At 107 South 6th Street in Williamsburg sits a 19th century Romanesque Revival-style building. Built in 1891, the building was historically known as the Bedford Avenue Theater, and, up until now, was in the works to become a 26-story hotel. But now those plans have been scrapped. Instead, according to The Brooklyn Paper, the building will be converted into a 29-unit residential building.
Though the four-story building has not been landmarked by the city, The Brooklyn Paper writes that it was declared eligible for the National Register in 2019.
The National Register stated:
Distinctive features include the rusticated corner piers, turrets, round and square medallions, and round-arched windows on the upper floor … This is a relatively rare surviving building type.
Rather, the reason the architectural gem has been able to preserve its striking exterior is due to its current zoning.

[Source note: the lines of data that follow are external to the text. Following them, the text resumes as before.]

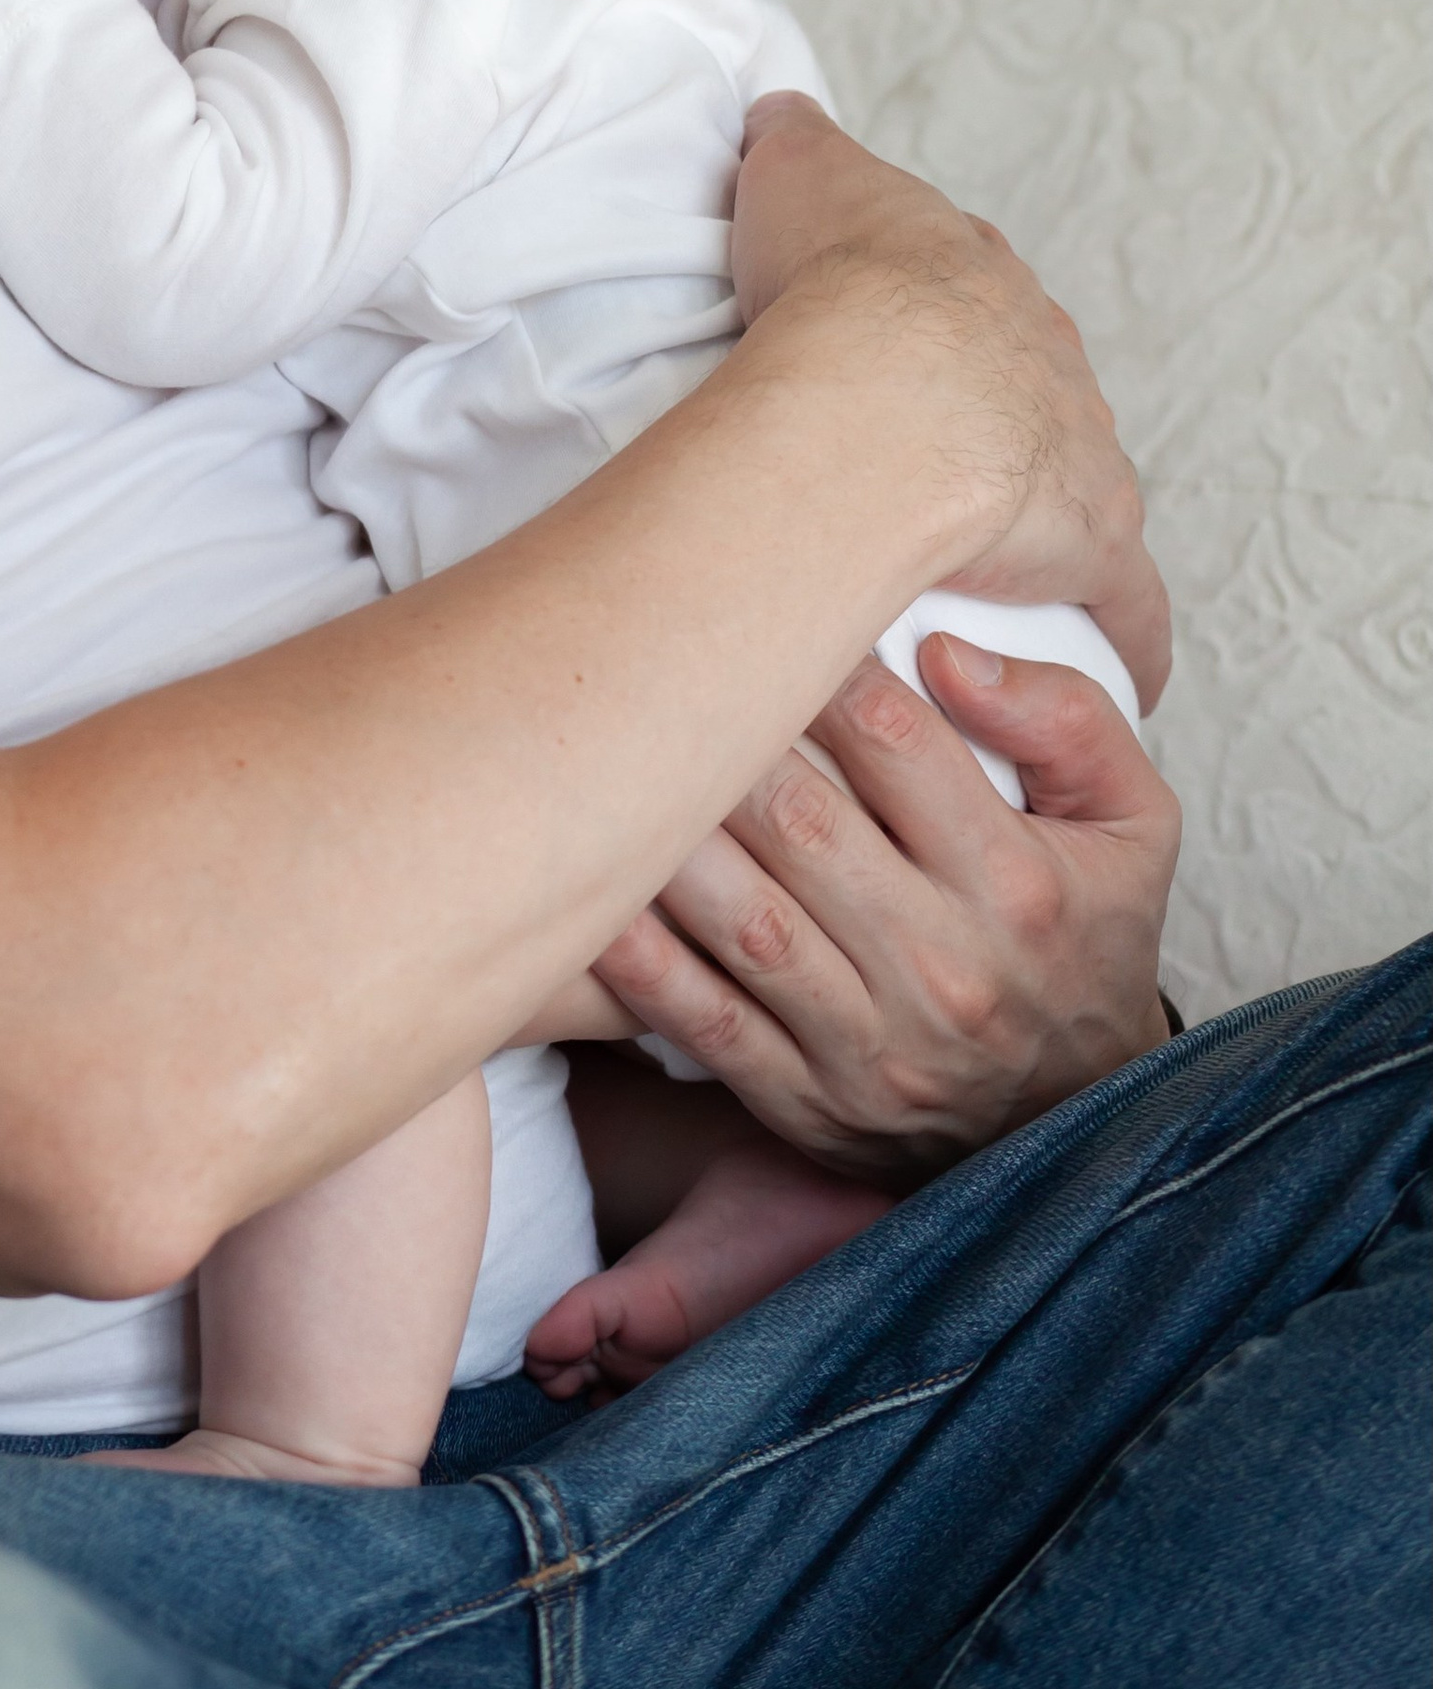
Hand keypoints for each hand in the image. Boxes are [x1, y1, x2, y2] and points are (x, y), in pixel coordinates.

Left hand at [592, 635, 1180, 1182]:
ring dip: (672, 835)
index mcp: (1018, 885)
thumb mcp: (1134, 827)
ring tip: (613, 748)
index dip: (819, 660)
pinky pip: (704, 1022)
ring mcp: (869, 1046)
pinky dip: (639, 960)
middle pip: (802, 822)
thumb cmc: (1087, 938)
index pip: (896, 741)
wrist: (1080, 1124)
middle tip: (665, 652)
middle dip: (726, 732)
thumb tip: (950, 649)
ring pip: (745, 920)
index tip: (768, 604)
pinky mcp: (806, 1101)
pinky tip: (593, 890)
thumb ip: (1069, 720)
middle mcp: (943, 967)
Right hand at [732, 94, 1170, 710]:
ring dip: (1040, 515)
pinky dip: (1122, 633)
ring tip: (983, 558)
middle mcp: (1045, 353)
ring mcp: (1078, 447)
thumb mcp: (795, 171)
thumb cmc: (832, 282)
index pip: (971, 292)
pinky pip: (1124, 600)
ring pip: (1075, 480)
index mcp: (977, 274)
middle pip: (1030, 384)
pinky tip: (1108, 663)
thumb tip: (783, 113)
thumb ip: (792, 139)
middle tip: (925, 462)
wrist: (881, 383)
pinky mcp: (1094, 542)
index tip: (900, 348)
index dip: (934, 320)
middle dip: (992, 416)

According to The Brooklyn Paper who analyzed PropertyShark data, the building is “already larger than what would typically be allowed on the site in the mixed commercial residential area,” thus preventing developers from being able to build anything bigger on the site without undergoing a rezoning.
That’s to say the former theater’s original arched windows, turrets, and terra-cotta medallions will all remain untouched and only the building’s interior will be renovated.
The Paper writes that two years after opening the building was renamed the Empire Theater, though it only lasted ten years before closing due to construction of the Williamsburg Bridge, which affected the back of the building.
Over the years it took on many different personas, serving as a garage and repair shop, the headquarters and warehouse of Fruitcrest Corporation, and finally the Soma fitness center, which closed four years ago at the start of 2020.
NYC DOB records show an application was filed in April 2020 to turn the building into a 26-story, 242-unit hotel, though the DOB rejected the proposal.
According to the Paper, an application submitted on December 14 but not yet issued would transform the theater into a 29-unit residential building, featuring an additional 5,444-square-feet-worth of commercial space.